# Continuous Collatz Conjecture

Has anyone studied the real function $$f(x) = \frac{ 2 + 7x - ( 2 + 5x )\cos{\pi x}}{4}$$ (and $f(f(x))$ and $f(f(f(x)))$ and so on) with respect to the Collatz conjecture?

It does what Collatz does on integers, and is defined smoothly on all the reals.

I looked at $$\frac{ \overbrace{ f(f(\cdots(f(x)))) }^{\text{n times}} }{x}$$ briefly, and it appears to have bounds independent of $n$.

Of course, the function is very wiggly, so Mathematica's graph is probably not $100\%$ accurate.

• Please review the formulas because I'm not sure if that's exactly what you wanted to write. Apr 2, 2011 at 19:32
• @Adrian Thanks for the cleanup; yes, that's what I meant.
– user2469
Apr 2, 2011 at 19:54

The analogue of the Collatz conjecture would be false, since the image of an interval of length $1$, say, contains an interval of length $1$ strictly to the right. That means you can find a point whose images keep moving to the right.

• Nice observation. I don't understand your conclusion, though. I can see that for every $n$, you can find a point that moves to the right $n$ times, but how do you find a point that keeps moving (and doesn't reach a limit, either)? Apr 2, 2011 at 22:01
• Here is something to consider, though: There are lots of $x$ that map to themselves, the lowest around $1.736$. I guess that does make the analogue of the Collatz conjecture false, whatever that analogue might be exactly. Apr 2, 2011 at 22:14
• You use the nested interval theorem: A nested sequence of closed intervals has nonempty intersection. Apr 2, 2011 at 23:07

Yes, it has been studied in

Xing-yuan Wang and Xue-jing Yu (2007), Visualizing generalized 3x+1 function dynamics based on fractal, Applied Mathematics and Computation 188 (2007), no. 1, 234–243. (MR2327110).

I have found this reference in Jeffrey Lagarias's "The $3x + 1$ Problem: An Annotated Bibliography, II (2000-2009)".

This real/complex interpolation of yours is not the only one imaginable, you will find several others either in Lagarias' article cited above, or in the first part of this series of articles, namely in "The $3x+1$ problem: An annotated bibliography (1963--1999)".

Yes people have studied that, as well as extending it to the complex plane, e.g.:

Chamberland, Marc (1996). "A continuous extension of the 3x + 1 problem to the real line". Dynam.

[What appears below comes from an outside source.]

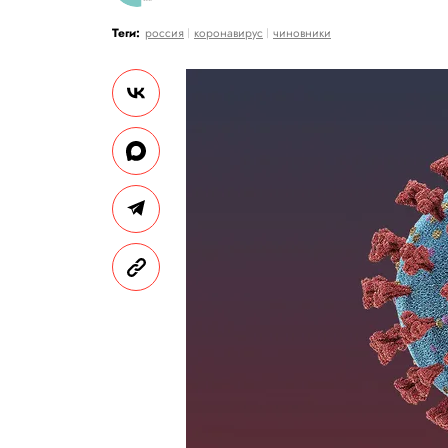
Теги:
россия
коронавирус
чиновники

Contin. Discrete Impuls Systems. 2 (4): 495–509.

Letherman, Simon; Schleicher, Dierk; Wood, Reg (1999). "The (3n + 1)-Problem and Holomorphic Dynamics". Experimental Mathematics. 8 (3): 241–252. Cached version at CiteSeerX

You'll also find something about that in the corresponding wikipedia article, including the Collatz fractal.